◆ Excerpt

Editorial
Front Page - Friday, August 21, 2009
Are We There Yet?
Back to the garden
Jay Edwards
“The whole thing is a gas. I dig it all, the mud, the rain, the music, the hassles.” — Young man known only as “Speed.” (Woodstock, 1969)
I was 12 in 1969, that is, when I wasn’t 11. Either way, I was too young to get to Max Yasgur’s farm in upstate New York for that outdoor music festival people are still remembering.
I did have a good backup plan though – bike riding with my friends and eating fried bologna sandwiches.
The posters for Woodstock touted it as an “Aquarian Exposition – 3 Days of Music and Peace.” What’s not to like about that?
Over that long weekend in August, some 32 acts performed in front of 300,000 people; others say the number was closer to a half-million.
Creedence Clearwater Revival was the first band signed by the promoters, for $10,000. Some of CCR is supposedly still bitter about the experience, because they went on at 3 a.m., and were edited out of the “Woodstock” film.
Big names like the Grateful Dead, Santana, Janis Joplin and Joe Cocker were some of the
others that made it.

◆ To do
Retype the part of the editorial that starts at "Creedence Clearwater Revival" and ends after "that made it.".

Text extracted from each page

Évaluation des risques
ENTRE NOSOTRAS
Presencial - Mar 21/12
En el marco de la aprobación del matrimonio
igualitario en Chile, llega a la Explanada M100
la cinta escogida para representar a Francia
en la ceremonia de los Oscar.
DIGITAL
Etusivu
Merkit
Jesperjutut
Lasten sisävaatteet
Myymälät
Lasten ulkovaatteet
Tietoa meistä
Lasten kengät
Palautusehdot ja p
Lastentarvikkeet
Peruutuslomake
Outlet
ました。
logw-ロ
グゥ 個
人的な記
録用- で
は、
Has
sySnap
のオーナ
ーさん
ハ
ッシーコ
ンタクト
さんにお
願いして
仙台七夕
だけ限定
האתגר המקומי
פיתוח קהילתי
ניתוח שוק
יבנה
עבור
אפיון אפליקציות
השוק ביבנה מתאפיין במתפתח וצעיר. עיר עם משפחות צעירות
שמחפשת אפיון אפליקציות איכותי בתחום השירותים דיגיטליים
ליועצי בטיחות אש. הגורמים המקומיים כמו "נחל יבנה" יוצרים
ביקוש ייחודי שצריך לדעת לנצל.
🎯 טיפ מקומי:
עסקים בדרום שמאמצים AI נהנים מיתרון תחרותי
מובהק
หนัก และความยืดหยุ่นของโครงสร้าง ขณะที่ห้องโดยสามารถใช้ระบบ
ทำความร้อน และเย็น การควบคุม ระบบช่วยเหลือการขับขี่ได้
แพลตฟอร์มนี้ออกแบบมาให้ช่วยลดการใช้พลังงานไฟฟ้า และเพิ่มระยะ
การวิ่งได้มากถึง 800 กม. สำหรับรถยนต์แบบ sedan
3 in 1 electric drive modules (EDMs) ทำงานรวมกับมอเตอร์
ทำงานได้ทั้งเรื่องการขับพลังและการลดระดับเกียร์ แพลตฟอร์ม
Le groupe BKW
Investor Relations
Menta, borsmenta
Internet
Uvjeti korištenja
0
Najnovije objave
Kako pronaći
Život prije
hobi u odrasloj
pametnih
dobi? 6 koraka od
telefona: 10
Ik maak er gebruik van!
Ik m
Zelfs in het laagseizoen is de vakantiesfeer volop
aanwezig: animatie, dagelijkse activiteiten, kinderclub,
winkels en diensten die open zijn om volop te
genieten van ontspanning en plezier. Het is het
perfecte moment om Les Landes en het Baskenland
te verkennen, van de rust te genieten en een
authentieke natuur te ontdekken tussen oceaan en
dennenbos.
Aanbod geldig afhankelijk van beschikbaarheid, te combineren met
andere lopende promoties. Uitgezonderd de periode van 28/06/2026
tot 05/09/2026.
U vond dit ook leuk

◆ The answer
Creedence Clearwater Revival was the first band signed by the promoters, for $10,000. Some of CCR is supposedly still bitter about the experience, because they went on at 3 a.m., and were edited out of the “Woodstock” film.
Big names like the Grateful Dead, Santana, Janis Joplin and Joe Cocker were some of the
others that made it.